• _Your instructions_: In the listing below, locate the line containing "Cascade Shooting Facilities"; reproduce that line and all lines that follow it, unchanged.

• _The data_:
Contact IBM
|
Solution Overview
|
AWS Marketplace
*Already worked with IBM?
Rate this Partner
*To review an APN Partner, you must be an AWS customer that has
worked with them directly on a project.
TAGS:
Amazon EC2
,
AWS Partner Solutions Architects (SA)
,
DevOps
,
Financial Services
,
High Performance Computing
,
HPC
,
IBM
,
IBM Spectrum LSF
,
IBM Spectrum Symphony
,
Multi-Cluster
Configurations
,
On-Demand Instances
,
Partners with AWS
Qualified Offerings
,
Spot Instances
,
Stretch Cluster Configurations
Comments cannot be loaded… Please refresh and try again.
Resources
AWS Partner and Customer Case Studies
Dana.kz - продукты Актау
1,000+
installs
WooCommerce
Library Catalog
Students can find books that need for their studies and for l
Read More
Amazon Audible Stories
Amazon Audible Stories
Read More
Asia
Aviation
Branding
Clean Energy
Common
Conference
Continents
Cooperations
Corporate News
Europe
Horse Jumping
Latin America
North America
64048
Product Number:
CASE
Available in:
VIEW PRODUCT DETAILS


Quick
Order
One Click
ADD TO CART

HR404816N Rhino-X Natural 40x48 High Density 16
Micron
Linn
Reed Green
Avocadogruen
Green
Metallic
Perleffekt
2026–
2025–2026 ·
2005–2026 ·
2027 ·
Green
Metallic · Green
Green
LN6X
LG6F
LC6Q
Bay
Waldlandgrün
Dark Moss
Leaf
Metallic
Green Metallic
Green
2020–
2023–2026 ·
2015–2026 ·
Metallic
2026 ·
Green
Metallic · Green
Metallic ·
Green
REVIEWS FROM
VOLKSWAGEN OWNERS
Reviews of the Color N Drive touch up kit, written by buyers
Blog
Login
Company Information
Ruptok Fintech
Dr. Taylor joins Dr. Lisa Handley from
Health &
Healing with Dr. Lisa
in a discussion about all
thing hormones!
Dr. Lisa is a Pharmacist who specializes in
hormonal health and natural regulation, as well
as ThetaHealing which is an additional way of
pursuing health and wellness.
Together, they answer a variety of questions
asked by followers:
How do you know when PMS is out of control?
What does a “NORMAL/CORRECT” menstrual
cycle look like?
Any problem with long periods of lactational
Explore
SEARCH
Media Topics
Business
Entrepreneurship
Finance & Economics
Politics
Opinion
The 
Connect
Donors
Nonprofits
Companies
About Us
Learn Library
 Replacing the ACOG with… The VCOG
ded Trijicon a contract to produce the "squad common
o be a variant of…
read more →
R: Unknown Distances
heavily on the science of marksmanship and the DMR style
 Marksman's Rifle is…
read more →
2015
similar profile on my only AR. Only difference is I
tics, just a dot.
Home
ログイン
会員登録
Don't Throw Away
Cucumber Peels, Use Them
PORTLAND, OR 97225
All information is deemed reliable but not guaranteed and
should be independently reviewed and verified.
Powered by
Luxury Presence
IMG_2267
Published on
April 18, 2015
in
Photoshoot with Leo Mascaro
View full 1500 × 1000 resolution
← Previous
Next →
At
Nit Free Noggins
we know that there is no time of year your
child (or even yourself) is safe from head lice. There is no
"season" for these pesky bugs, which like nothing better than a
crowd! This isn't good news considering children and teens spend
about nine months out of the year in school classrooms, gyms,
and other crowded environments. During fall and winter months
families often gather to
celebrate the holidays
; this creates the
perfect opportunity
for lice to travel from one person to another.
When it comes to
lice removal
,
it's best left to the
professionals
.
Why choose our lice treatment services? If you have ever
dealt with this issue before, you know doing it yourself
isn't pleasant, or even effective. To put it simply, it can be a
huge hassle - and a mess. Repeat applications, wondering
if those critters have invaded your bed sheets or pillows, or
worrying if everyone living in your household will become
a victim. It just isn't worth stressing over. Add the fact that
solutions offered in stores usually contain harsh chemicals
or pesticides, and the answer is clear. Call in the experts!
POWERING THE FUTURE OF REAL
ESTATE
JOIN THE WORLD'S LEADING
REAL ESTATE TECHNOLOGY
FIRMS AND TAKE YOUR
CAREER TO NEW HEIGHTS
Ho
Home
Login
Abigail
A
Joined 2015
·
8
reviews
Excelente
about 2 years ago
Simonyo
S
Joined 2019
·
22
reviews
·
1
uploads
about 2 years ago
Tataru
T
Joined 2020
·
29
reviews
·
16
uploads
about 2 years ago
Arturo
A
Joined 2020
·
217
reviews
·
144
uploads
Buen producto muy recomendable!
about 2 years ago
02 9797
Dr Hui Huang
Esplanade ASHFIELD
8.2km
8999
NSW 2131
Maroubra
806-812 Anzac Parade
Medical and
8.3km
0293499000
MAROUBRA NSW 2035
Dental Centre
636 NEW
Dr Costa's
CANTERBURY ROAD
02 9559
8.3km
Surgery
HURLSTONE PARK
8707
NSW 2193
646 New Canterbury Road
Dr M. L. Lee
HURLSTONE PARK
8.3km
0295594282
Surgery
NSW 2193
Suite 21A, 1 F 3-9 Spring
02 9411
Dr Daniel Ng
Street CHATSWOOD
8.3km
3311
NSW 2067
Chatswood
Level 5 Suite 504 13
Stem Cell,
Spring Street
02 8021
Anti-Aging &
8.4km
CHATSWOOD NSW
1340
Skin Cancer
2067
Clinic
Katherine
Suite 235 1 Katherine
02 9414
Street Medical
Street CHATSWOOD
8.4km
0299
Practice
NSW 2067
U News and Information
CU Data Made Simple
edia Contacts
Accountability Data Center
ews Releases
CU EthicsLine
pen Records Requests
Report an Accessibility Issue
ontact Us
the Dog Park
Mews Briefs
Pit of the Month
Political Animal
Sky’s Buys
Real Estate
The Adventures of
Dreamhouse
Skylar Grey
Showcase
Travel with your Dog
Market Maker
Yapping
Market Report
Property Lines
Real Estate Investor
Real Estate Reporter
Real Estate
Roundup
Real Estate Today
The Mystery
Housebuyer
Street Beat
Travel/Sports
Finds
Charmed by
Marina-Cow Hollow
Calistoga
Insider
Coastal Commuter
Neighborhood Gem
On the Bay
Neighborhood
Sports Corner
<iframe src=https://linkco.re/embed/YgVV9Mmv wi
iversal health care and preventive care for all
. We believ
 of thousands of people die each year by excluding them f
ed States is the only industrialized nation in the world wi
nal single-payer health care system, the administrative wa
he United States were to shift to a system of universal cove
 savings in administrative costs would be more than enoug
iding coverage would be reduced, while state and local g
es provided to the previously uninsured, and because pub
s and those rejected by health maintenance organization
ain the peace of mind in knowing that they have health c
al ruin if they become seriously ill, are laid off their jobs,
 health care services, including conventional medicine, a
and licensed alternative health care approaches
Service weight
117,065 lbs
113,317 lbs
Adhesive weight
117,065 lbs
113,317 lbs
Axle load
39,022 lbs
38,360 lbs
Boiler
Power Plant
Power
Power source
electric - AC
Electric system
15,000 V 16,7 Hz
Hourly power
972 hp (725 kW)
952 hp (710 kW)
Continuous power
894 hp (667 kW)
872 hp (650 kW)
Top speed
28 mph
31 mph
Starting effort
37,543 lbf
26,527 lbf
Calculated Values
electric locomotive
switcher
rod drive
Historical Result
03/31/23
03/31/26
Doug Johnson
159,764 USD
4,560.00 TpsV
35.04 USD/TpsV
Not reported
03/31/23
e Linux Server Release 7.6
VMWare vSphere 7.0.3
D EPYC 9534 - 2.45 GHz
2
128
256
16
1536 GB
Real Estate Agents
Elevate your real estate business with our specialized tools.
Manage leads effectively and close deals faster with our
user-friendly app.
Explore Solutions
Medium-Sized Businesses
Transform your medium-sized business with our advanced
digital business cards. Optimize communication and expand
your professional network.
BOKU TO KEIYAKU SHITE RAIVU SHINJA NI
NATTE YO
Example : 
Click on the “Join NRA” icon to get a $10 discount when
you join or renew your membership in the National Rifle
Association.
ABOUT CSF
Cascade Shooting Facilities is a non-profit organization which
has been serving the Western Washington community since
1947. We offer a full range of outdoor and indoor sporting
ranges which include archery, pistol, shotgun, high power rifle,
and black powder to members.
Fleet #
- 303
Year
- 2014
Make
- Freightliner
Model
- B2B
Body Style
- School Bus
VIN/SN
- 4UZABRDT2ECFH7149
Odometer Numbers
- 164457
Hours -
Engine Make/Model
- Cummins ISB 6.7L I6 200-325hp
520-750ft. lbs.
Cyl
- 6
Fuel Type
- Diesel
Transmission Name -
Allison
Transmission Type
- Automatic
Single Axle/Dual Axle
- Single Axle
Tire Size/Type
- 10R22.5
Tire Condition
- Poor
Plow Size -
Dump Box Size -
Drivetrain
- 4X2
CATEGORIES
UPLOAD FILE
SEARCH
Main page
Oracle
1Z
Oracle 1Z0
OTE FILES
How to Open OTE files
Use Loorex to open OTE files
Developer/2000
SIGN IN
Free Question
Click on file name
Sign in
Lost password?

• _Written answer_:
Cascade Shooting Facilities is a non-profit organization which
has been serving the Western Washington community since
1947. We offer a full range of outdoor and indoor sporting
ranges which include archery, pistol, shotgun, high power rifle,
and black powder to members.
Fleet #
- 303
Year
- 2014
Make
- Freightliner
Model
- B2B
Body Style
- School Bus
VIN/SN
- 4UZABRDT2ECFH7149
Odometer Numbers
- 164457
Hours -
Engine Make/Model
- Cummins ISB 6.7L I6 200-325hp
520-750ft. lbs.
Cyl
- 6
Fuel Type
- Diesel
Transmission Name -
Allison
Transmission Type
- Automatic
Single Axle/Dual Axle
- Single Axle
Tire Size/Type
- 10R22.5
Tire Condition
- Poor
Plow Size -
Dump Box Size -
Drivetrain
- 4X2
CATEGORIES
UPLOAD FILE
SEARCH
Main page
Oracle
1Z
Oracle 1Z0
OTE FILES
How to Open OTE files
Use Loorex to open OTE files
Developer/2000
SIGN IN
Free Question
Click on file name
Sign in
Lost password?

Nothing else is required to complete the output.